藉由土-根系統現地拉拔試驗數值模擬所得之拉拔抗力-拔出量關係曲線(即P-Lp曲線),以及極限拉拔抗力值Pu與現地試驗結果之比對,吾人即可驗證上述土-根系統之二維數值模型、數值模擬程序及各項材料參數輸入值之有效性。隨之,吾人再利用上述相同之二維數值模型,來進行土-根系統現地直接剪力試驗之數值模擬,以決定根系在土-根系統中所能提供之抗剪強度增量ΔSr。最後,本研究採用(1)現地量測值:植物地下部重量Wr、側根根數NLR、植生地上部基徑D及根系極限拉拔抗力Pu;(2)室內試驗值:單根材料極限抗拉力tmax;以及(3)數值模擬值:根系極限拉拔抗力Pus,抗剪強度增量ΔSr等三組研究成果,來建立四組土-根系統抗剪強度增量之力學轉換模式,即: (1)ΔSr=f(D),(2)ΔSr=f(Pus),(3) ΔSr=f(D, Pu, Wr, NLR),以及(4) ΔSr = f(Tr, Ar, As)。上述轉換模式,提供了一套快速便捷之根系力學轉換方法,其可利用土-根系統中相關之物理及力學參數,來估計由於根系所產生之抗剪強度增量,並運在植生邊坡穩定性之量化評估分析中。

In this study, a mechanical conversion model was developed through numerical procedures to correlate the increased shear strength of soil-root system due to roots with plant root parameters of basal diameter of plant D, ultimate pull-out resistance of root Pu, and the average tensile strength of roots Tr. Meanwhile, the model can be used to determine the required strength parameters for the stability analysis of vegetated slope and expedite the efficiency of analysis.

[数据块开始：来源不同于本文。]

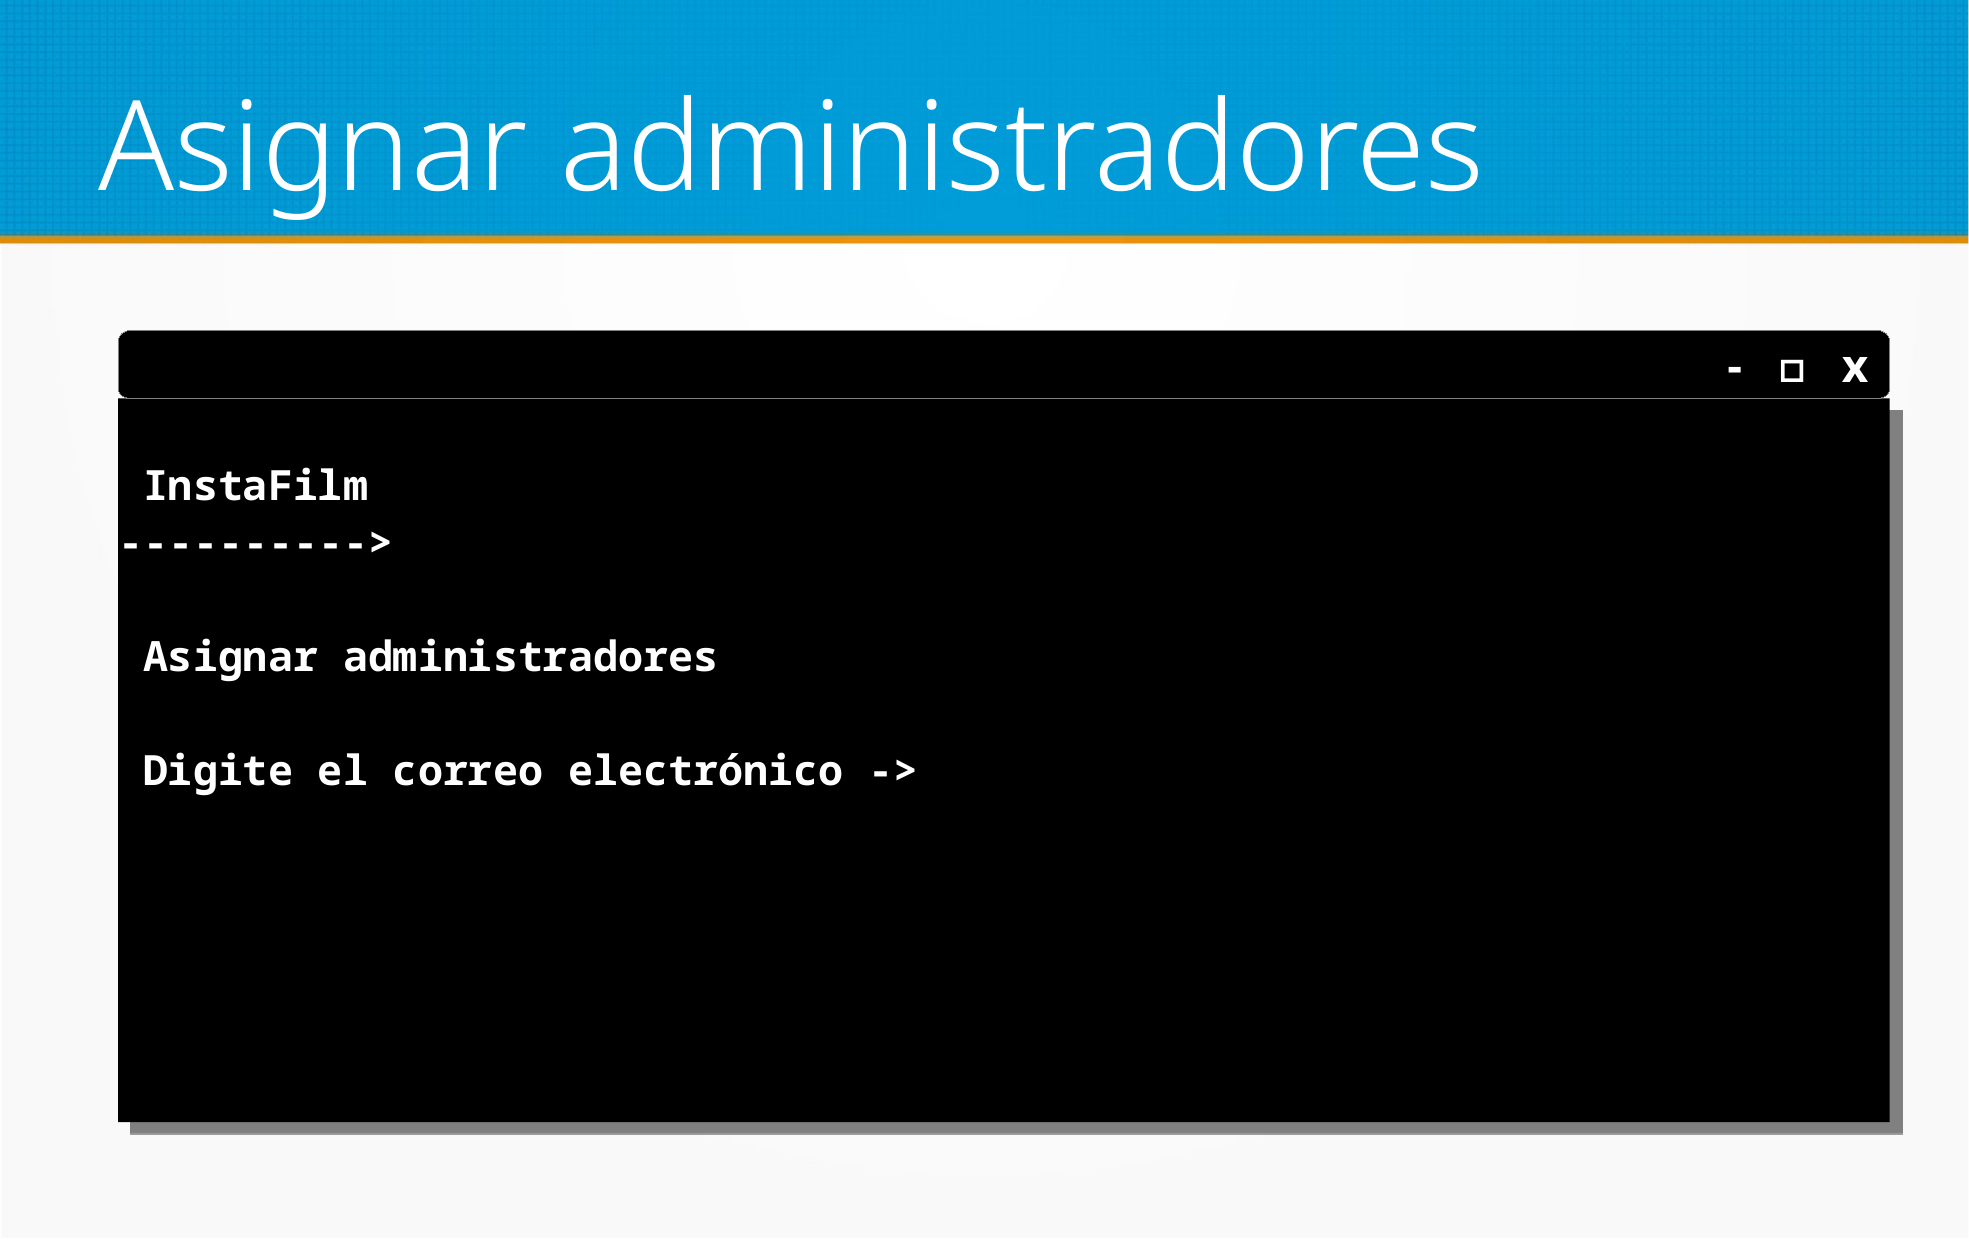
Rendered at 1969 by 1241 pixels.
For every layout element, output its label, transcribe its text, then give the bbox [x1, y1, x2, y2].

title Asignar administradores [98, 19, 1870, 227]
picture [0, 233, 1969, 1241]
text_box - □ x [118, 330, 1890, 399]
text_box InstaFilm ----------> Asignar administradores Digite el correo electrónico -> [118, 398, 1890, 1123]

Firstly, three species of plants, namely, Trema orientalis (L.) Blume (India charcoal trema, ICT), Lagerstroemia subcostata Koehne (Subcostate crape myrtle, SCM), Hibiscus taiwanensis S. Y. Hu (Cotton rose, CR) commonly used for the slope vegetation in Taiwan were selected for the field investigations. In the investigation the basic properties of root system such as root morphology, root diameter, root area ratio, and root growth characteristics were surveyed in field site. Moreover, a series of laboratory tensile strength tests and in-situ pull-out tests were performed to determine the tensile strength of root material and the ultimate pull-out resistance of soil-root system respectively. Using the root morphology and root material parameters, one can establish a 2-D numerical model of soil-root system to simulate the in-situ pull-out behaviors and relevant parametric study.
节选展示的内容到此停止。